#### WORK INSTRUCTION
Copy out the lines in the items from the line containing "App Studio はアプリ パッケージを作成するだけでなく以下の機能も提供します。" to the line containing "4. **Microsoft Teams", both included, reproducing each one verbatim.

#### WORKING DATA
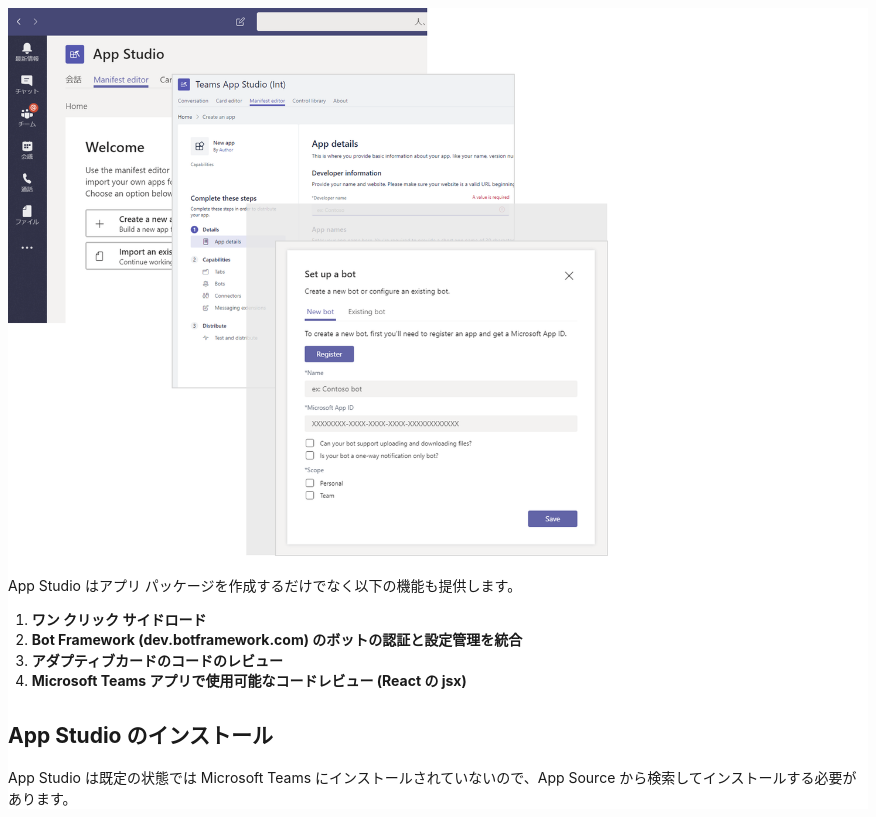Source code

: <img src="images/AppStudio.png" width="600">

App Studio はアプリ パッケージを作成するだけでなく以下の機能も提供します。

1. **ワン クリック サイドロード**
2. **Bot Framework (dev.botframework.com) のボットの認証と設定管理を統合**
3. **アダプティブカードのコードのレビュー**
4. **Microsoft Teams アプリで使用可能なコードレビュー (React の jsx)**

## App Studio のインストール
App Studio は既定の状態では Microsoft Teams にインストールされていないので、App Source から検索してインストールする必要があります。
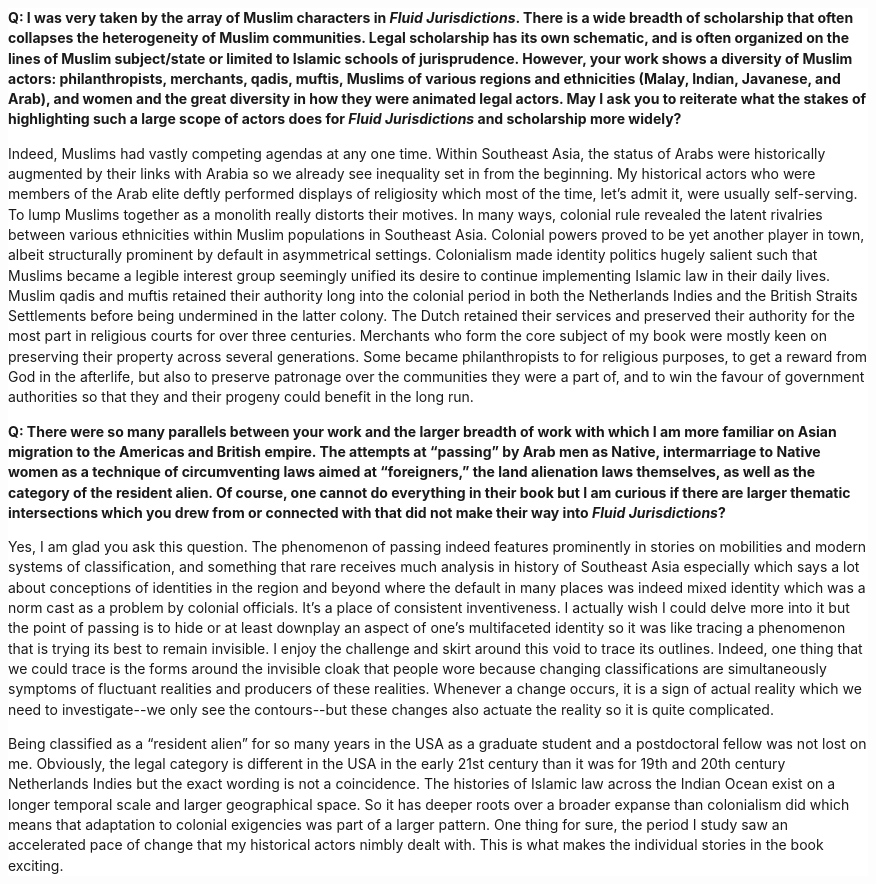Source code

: **Q: I was very taken by the array of Muslim characters in *Fluid Jurisdictions*. There is a wide breadth of scholarship that often collapses the heterogeneity of Muslim communities. Legal scholarship has its own schematic, and is often organized on the lines of Muslim subject/state or limited to Islamic schools of jurisprudence. However, your work shows a diversity of Muslim actors: philanthropists, merchants, qadis, muftis, Muslims of various regions and ethnicities (Malay, Indian, Javanese, and Arab), and women and the great diversity in how they were animated legal actors. May I ask you to reiterate what the stakes of highlighting such a large scope of actors does for *Fluid Jurisdictions* and scholarship more widely?**

Indeed, Muslims had vastly competing agendas at any one time. Within Southeast Asia, the status of Arabs were historically augmented by their links with Arabia so we already see inequality set in from the beginning. My historical actors who were members of the Arab elite deftly performed displays of religiosity which most of the time, let’s admit it, were usually self-serving. To lump Muslims together as a monolith really distorts their motives. In many ways, colonial rule revealed the latent rivalries between various ethnicities within Muslim populations in Southeast Asia. Colonial powers proved to be yet another player in town, albeit structurally prominent by default in asymmetrical settings. Colonialism made identity politics hugely salient such that Muslims became a legible interest group seemingly unified its desire to continue implementing Islamic law in their daily lives. Muslim qadis and muftis retained their authority long into the colonial period in both the Netherlands Indies and the British Straits Settlements before being undermined in the latter colony. The Dutch retained their services and preserved their authority for the most part in religious courts for over three centuries. Merchants who form the core subject of my book were mostly keen on preserving their property across several generations. Some became philanthropists to for religious purposes, to get a reward from God in the afterlife, but also to preserve patronage over the communities they were a part of, and to win the favour of government authorities so that they and their progeny could benefit in the long run.


**Q: There were so many parallels between your work and the larger breadth of work with which I am more familiar on Asian migration to the Americas and British empire. The attempts at “passing” by Arab men as Native, intermarriage to Native women as a technique of circumventing laws aimed at “foreigners,” the land alienation laws themselves, as well as the category of the resident alien. Of course, one cannot do everything in their book but I am curious if there are larger thematic intersections which you drew from or connected with that did not make their way into *Fluid Jurisdictions*?**

Yes, I am glad you ask this question. The phenomenon of passing indeed features prominently in stories on mobilities and modern systems of classification, and something that rare receives much analysis in history of Southeast Asia especially which says a lot about conceptions of identities in the region and beyond where the default in many places was indeed mixed identity which was a norm cast as a problem by colonial officials. It’s a place of consistent inventiveness. I actually wish I could delve more into it but the point of passing is to hide or at least downplay an aspect of one’s multifaceted identity so it was like tracing a phenomenon that is trying its best to remain invisible. I enjoy the challenge and skirt around this void to trace its outlines. Indeed, one thing that we could trace is the forms around the invisible cloak that people wore because changing classifications are simultaneously symptoms of fluctuant realities and producers of these realities. Whenever a change occurs, it  is a sign of actual reality which we need to investigate--we only see the contours--but these changes also actuate the reality so it is quite complicated.

Being classified as a “resident alien” for so many years in the USA as a graduate student and a postdoctoral fellow was not lost on me. Obviously, the legal category is different in the USA in the early 21st century than it was for 19th and 20th century Netherlands Indies but the exact wording is not a coincidence. The histories of Islamic law across the Indian Ocean exist on a longer temporal scale and larger geographical space. So it has deeper roots over a broader expanse than colonialism did which means that adaptation to colonial exigencies was part of a larger pattern.  One thing for sure, the period I study saw an accelerated pace of change that my historical actors nimbly dealt with. This is what makes the individual stories in the book exciting.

#### COMPLETED TASK
App Studio はアプリ パッケージを作成するだけでなく以下の機能も提供します。

1. **ワン クリック サイドロード**
2. **Bot Framework (dev.botframework.com) のボットの認証と設定管理を統合**
3. **アダプティブカードのコードのレビュー**
4. **Microsoft Teams アプリで使用可能なコードレビュー (React の jsx)**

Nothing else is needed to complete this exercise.